I didn't really want to make any resolutions for 2011 because it's just so cliche but I feel sometimes doing cliche things can really improve your life, especially if you make them your own. Creating goals for me keep me active and healthy in my mind and in my heart. Here are a few things I plan on doing in 2011.
1. Run a full marathon! Some people call me crazy but I know what my body is capable; so much more than what we put it through. Last year I had the goal to run a half marathon and am still working on it due to my illness that struck me in August, but I'm not dwelling on not meeting that goal. My body needed that time and I look at it as a curve ball that I didn't expect...isn't that what life is about?
2. Do something to better my children's life and my husband's life EVERY DAY! My children and my husband are my top priority and I want them to feel loved by me, every day. If that means making them laugh, taking a risk, and not getting something done that I FEEL needs to be done, then so be it.
3. To be present in life and to better myself. I often find myself in my mind way too much and this distracts me from my own life. There are also some changes that I need to make to be a happier person that are simple and very do-able, including becoming an early riser again, meditating and finding out what spirituality is for me, and not isolating myself from people and the world because of my own insecurities. I also need to be healthier and not do things for convenience. It is important that my children have a positive role model in their life and I feel the way to do this is to live it by being healthy mentally, physically and emotionally.
4. Get that body back in shape girl! I fell off the bandwagon during the holidays with going to Disneyland and having a tendon flare up because of running too much. Yeah, running too much. So I rested for the past two weeks and still didn't eat so well, so my goal of losing 22 pounds is going to be delayed just a touch but it starts today!!
5. STOP PROCRASTINATING!!! I am the QUEEN of procrastinating and seriously need to change that habit. I read something the other day that was profound to me when it came to procrastination. I read it in The Power of Now by Eckhart Tolle. He feels that when you live in a negative state of procrastination, greed, hatred and laziness, that people are actually dwelling on a period in the their past or dwelling on their future, hindering people to actually act on the action they need to act on.
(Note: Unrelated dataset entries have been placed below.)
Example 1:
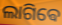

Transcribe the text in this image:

ଲାଗିଵେ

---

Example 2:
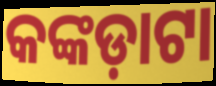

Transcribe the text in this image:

କଙ୍କଡ଼ାଟା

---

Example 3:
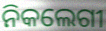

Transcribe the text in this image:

ନିକଲେଗୀ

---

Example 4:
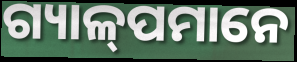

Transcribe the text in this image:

ଗ୍ୟାଳ୍‍ପମାନେ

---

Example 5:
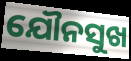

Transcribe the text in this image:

ଯୌନସୁଖ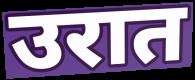
उरातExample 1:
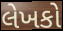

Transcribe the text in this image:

લેખકો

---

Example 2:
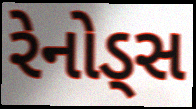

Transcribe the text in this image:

રેનોડ્સ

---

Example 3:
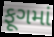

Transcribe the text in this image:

ફૂગમાં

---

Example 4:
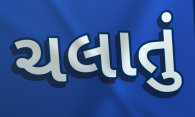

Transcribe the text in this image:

ચલાતું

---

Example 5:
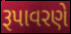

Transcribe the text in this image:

રૂપાવરણેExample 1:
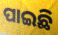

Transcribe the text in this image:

ପାଇଛି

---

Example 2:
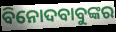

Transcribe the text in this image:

ବିନୋଦବାବୁଙ୍କର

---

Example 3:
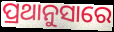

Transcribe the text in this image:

ପ୍ରଥାନୁସାରେ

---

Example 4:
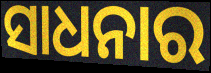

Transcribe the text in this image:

ସାଧନାର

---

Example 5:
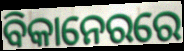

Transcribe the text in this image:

ବିକାନେରରେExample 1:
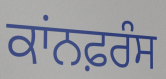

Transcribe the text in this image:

ਕਾਂਨਫ਼ਰੰਸ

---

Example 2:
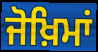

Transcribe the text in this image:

ਜੋਖ਼ਿਮਾਂ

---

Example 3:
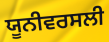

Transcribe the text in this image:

ਯੂਨੀਵਰਸਲੀ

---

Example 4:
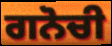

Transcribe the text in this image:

ਗਨੋਚੀ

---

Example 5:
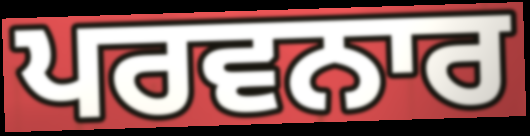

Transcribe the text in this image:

ਪਰਵਨਾਰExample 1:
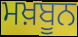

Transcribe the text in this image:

ਮਖ਼ਬੂਨ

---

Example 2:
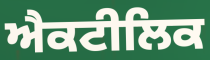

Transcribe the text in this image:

ਐਕਟੀਲਿਕ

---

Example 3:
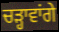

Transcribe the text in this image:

ਚੜ੍ਹਾਵਾਂਗੇ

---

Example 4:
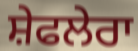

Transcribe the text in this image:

ਸ਼ੇਫਲੇਰਾ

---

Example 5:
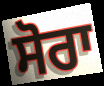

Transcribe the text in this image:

ਸੋਰਾ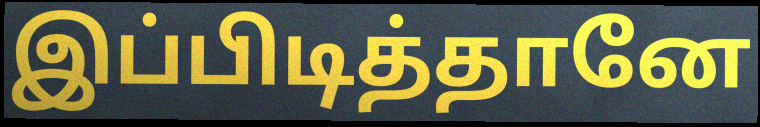
இப்பிடித்தானே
We often think about how painful facing that certain situation was or how painful it can be for us and do not want to face it so we procrastinate, are lazy and feel hate, greed, and anger. Rather than dwell on those emotions and allow those emotional states to hinder your actions, change your frame of mind and recognize what your doing and how you allow your mind to control your thoughts rather than facing those fears of doing something that's uncomfortable. That's what I plan on doing. It definitely will take some practice but I think it's definitely do-able!
6. To see the world. I love to travel and have not done much of that in a few years. I want to do more of it!
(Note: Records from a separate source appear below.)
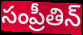
సంప్రీతిన్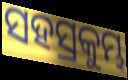
ସହସ୍ରକୁମ୍ଭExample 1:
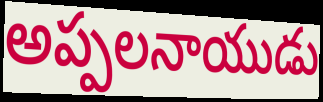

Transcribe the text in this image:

అప్పలనాయుడు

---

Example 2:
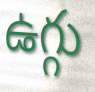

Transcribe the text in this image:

ఉగ్గు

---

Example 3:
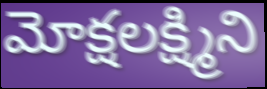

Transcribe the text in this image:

మోక్షలక్ష్మిని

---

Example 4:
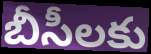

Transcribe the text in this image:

బీసీలకు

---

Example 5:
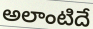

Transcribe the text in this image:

అలాంటిదేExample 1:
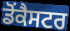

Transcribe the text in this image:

ਡੋਂਕੈਸਟਰ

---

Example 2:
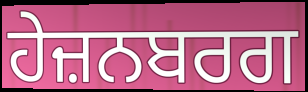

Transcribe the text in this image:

ਹੇਜ਼ਨਬਰਗ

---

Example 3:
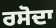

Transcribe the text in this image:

ਰਸੋਦਾ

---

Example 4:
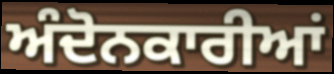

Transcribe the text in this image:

ਅੰਦੋਨਕਾਰੀਆਂ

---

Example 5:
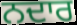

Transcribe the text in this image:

ਨਦਾਰ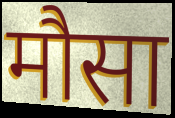
मौसा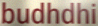
budhdhi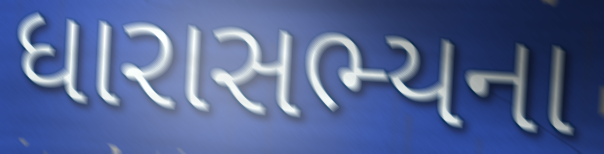
ધારાસભ્યનાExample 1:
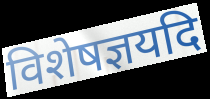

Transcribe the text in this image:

विशेषज्ञयदि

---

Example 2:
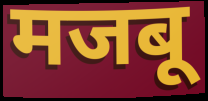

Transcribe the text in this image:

मजबू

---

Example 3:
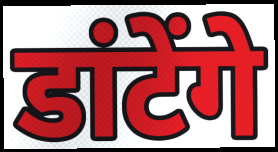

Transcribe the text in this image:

डांटेंगे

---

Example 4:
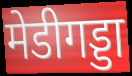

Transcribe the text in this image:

मेडीगड्डा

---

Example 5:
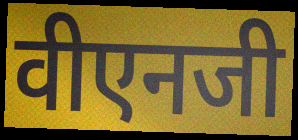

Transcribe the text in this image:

वीएनजी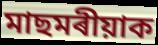
মাছমৰীয়াক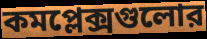
কমপ্লেক্সগুলোরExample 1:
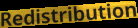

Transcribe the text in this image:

Redistribution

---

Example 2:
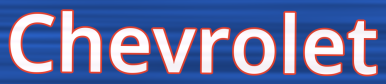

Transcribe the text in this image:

Chevrolet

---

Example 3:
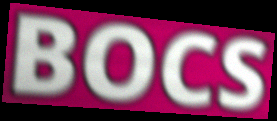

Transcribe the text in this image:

BOCS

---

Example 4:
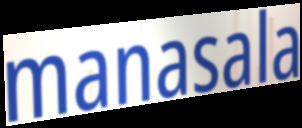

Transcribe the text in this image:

manasala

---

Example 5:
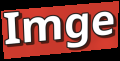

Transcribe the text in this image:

Imge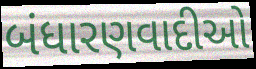
બંધારણવાદીઓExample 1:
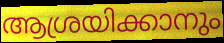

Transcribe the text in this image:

ആശ്രയിക്കാനും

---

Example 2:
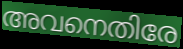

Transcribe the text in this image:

അവനെതിരേ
7. To use my voice more! I often hold my tongue in certain situations where I should voice my opinion, my thoughts, or ideas; sometimes out of fear and sometimes out of a self imposed respect I have put on a person. My goal in this life is to help people to live a better life by sharing experiences, thoughts and ideas. If I can't voice them, how can I help people? So, I commit to write to my audience more, talk to my friends and my family more, and to be more confident...period.
8. Work on my top priorities. I currently am not working on my top priorities. I find myself getting distracted so I can stay in my mind by cleaning the house, organizing something and doing something to keep my hands busy so I'm not focusing on what is important to me. I look at it as a lot of time wasted. I don't want to waste my time in my life. My house might go to shit and and it may be cluttered but if my kids are taught, my husband is happy, my friends are loved, and people are helped, I feel success. I get nothing out of my house being clean except for two minutes of satisfaction because let's face it, I have two toddlers, and twenty years down the road when they are living their lives, I can enjoy a clean house if that's what I need.
My intention of writing this is to make myself accountable and to share it with others in hopes to give whomever permission to live their life the way they want to, to create, to accomplish, and to dream so that we become better in 2011! CHEERS!